Okay, but what relevance does it have to the 100 year anniversary of this university's teachers college, or to the conservative views of the majority of the taxpayers in Nebraska who fund the institution?

I take it by your comments that you fall on the side of actors or musicians like the Dixie Chicks who cry that their free-speech is somehow being trampled upon when no one wants to listen to the crap that falls out of their mouth.

Posted by: Brad | Oct 27, 2008 12:46:42 PM

Prepositions are perfectly ok things to end sentences with.

Posted by: Josh | Oct 27, 2008 1:40:07 PM

I'm a former University of Nebraska faculty member. I don't believe that the faculty want to prevent (terrorist asshole) Ayers from speaking. But, when a university sends a formal invitation to speak, it is also making an endorsement. Endorsing Ayers is not good. It would be different if Ayers had been invited to participate in a debate or interview. But, providing him with a public forum for spreading his poisonous views would not be good for the University.

About the other matter:
I don't know what the English language is coming to. It gets me down. This nonsense about no prepositions at the end of a sentence burns me up. It always was too stupid a rule to deal with.

Posted by: Dr. T | Oct 27, 2008 3:57:26 PM

The whole silly end-a-sentence-with-a-preposition controversy arose over a hundred years ago when the British decided that Latin was the model for any proper language. Though English vocabulary has certainly been enriched by Latin (and later, French,) its grammar and syntax remain distinct. Please, don't feel guilty about breaking this nonsensical rule. To paraphrase Churchill, that is something up with which you should not put.

Oh yeah, I agree with you on the free speech thing, too.

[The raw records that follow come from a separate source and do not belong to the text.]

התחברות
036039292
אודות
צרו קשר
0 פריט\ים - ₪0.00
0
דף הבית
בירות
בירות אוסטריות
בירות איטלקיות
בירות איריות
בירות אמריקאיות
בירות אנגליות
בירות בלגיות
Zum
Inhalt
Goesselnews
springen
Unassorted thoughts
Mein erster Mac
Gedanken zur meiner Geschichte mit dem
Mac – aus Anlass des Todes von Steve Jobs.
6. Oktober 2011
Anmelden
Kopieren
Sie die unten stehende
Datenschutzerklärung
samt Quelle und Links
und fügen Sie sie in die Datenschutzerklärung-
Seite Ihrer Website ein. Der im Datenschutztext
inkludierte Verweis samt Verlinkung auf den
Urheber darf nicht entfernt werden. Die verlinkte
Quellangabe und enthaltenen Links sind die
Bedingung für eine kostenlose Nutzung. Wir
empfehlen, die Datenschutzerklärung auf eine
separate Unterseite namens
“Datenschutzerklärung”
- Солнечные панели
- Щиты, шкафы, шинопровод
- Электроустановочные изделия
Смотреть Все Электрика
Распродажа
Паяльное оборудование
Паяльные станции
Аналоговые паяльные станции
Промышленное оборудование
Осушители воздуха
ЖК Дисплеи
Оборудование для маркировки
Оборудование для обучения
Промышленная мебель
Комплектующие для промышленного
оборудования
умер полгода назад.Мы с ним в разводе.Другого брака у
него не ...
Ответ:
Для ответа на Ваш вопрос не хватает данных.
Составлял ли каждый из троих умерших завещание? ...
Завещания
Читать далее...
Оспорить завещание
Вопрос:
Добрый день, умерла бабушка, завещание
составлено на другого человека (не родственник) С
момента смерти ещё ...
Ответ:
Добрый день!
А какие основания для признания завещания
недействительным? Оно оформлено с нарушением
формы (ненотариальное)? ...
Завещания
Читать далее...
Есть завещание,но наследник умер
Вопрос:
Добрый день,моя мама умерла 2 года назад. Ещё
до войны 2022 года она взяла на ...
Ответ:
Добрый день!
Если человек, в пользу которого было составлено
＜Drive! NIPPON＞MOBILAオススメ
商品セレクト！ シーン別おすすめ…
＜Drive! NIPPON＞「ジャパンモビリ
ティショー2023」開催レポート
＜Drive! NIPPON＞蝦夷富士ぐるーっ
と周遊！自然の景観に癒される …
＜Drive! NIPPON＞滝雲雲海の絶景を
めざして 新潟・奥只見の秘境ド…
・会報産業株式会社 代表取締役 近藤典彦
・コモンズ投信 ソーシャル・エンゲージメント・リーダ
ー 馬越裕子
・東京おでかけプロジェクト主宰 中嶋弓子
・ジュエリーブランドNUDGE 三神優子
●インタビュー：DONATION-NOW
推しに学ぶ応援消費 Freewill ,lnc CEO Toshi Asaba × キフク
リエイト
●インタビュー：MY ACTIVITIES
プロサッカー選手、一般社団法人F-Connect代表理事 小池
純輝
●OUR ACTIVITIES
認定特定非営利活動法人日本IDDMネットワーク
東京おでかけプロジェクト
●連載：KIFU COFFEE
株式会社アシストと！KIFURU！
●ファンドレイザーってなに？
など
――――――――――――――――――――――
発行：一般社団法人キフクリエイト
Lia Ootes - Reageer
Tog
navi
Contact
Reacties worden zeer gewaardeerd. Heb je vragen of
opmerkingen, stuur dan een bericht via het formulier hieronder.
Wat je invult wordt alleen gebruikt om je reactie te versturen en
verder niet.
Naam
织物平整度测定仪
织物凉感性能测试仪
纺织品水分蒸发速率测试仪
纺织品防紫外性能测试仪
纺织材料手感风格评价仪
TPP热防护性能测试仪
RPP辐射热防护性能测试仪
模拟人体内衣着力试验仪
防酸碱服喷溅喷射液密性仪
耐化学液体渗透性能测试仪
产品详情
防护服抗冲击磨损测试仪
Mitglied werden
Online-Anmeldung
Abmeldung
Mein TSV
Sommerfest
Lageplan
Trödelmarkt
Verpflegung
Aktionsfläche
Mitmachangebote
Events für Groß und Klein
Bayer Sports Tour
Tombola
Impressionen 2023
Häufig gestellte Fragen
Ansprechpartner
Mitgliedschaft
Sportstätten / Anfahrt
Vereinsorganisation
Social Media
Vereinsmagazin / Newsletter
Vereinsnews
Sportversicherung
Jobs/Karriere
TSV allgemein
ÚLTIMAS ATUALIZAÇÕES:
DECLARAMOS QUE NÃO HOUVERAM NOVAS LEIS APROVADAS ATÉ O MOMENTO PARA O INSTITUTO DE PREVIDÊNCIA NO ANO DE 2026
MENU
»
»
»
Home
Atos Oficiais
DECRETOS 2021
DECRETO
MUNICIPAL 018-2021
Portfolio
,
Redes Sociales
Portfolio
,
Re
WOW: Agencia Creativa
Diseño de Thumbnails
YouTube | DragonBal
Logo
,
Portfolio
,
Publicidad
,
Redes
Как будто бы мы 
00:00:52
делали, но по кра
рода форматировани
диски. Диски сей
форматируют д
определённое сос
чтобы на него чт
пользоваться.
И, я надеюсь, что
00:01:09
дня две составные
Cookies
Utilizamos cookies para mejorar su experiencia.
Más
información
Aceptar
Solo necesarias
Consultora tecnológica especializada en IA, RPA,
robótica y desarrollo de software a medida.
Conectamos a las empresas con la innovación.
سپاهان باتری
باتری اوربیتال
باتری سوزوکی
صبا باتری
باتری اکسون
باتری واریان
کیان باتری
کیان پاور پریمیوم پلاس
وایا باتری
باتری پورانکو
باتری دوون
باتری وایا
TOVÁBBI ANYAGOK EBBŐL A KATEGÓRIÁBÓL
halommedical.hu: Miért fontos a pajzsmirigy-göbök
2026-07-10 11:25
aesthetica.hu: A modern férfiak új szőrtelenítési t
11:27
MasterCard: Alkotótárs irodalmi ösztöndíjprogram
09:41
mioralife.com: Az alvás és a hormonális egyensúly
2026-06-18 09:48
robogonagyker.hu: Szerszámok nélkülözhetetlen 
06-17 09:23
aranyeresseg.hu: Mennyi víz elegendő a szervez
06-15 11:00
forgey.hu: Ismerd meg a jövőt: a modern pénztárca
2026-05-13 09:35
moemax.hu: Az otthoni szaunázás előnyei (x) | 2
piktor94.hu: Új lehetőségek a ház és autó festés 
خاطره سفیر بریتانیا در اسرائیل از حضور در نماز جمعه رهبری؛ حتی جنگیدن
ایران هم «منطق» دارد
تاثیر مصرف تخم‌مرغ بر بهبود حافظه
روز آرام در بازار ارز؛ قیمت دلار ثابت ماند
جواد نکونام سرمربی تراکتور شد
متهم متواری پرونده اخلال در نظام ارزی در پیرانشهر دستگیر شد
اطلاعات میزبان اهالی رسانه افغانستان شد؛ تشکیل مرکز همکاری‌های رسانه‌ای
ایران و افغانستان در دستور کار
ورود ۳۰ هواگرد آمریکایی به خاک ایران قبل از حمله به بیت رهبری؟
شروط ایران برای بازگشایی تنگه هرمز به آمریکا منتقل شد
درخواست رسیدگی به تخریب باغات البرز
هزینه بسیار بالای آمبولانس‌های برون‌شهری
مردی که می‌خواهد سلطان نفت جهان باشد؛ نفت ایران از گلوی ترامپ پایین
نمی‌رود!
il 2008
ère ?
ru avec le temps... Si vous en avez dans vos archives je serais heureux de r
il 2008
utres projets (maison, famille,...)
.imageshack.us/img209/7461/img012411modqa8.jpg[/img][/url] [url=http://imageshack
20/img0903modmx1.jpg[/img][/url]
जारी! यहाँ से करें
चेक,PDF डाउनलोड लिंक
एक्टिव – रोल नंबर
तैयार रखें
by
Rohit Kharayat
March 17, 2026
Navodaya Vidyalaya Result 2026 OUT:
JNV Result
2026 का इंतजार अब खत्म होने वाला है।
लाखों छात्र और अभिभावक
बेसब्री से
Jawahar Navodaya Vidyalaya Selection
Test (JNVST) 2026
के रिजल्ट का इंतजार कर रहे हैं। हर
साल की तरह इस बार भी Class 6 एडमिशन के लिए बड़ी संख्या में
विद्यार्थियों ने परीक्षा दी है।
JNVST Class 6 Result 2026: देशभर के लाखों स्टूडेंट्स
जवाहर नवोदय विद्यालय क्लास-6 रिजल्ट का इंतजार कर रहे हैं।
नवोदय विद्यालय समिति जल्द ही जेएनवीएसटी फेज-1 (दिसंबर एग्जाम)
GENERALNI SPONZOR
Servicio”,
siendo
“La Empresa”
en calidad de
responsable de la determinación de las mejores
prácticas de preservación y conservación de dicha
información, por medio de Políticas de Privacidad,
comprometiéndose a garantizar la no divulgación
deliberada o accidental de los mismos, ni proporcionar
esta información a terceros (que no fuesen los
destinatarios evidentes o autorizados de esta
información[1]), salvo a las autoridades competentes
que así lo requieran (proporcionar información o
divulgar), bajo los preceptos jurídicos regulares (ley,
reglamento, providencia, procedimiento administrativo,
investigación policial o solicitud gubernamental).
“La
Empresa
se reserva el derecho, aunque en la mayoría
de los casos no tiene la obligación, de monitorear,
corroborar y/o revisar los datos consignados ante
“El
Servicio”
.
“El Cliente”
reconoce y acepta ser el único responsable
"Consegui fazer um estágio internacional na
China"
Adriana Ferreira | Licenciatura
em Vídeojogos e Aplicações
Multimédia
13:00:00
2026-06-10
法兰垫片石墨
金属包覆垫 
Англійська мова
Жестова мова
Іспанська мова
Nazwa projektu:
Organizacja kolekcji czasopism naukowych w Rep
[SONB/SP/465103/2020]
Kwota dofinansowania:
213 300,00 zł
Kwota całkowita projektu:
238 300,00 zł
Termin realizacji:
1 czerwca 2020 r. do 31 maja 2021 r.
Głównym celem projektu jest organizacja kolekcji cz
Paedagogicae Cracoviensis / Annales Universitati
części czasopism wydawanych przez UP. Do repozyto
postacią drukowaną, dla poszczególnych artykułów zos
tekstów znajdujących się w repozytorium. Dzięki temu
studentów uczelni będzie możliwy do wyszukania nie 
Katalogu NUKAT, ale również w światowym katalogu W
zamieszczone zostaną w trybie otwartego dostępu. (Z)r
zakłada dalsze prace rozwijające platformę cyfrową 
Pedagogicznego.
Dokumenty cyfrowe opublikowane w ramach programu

Posted by: Craig | Oct 27, 2008 4:26:22 PM

A long, long time ago I took Latin. In Latin it makes no sense to end a sentence with a preposition; an object must follow a preposition. I was told that the grammatical rules of Latin were imposed on the English language by the educated especially for the written word. In practice, it often makes sense to end a sentence with a preposition and to rearrange said sentence so that it is grammatically correct often results in a very awkward sentence. Anyhow, this was told to me by a professor with skills in an amazing array of languages and more degrees than you can shake a yard of boudin at.

Posted by: macquechoux | Oct 28, 2008 7:25:03 AM

Definitely "over a hundred years", since the example from my previous column was 1672 (while Dryden did not reference Latin, or provide ANY explanation, he DID assert that adherence to such rules made him a better writer than Jonson, Fletcher, or Shakespeare.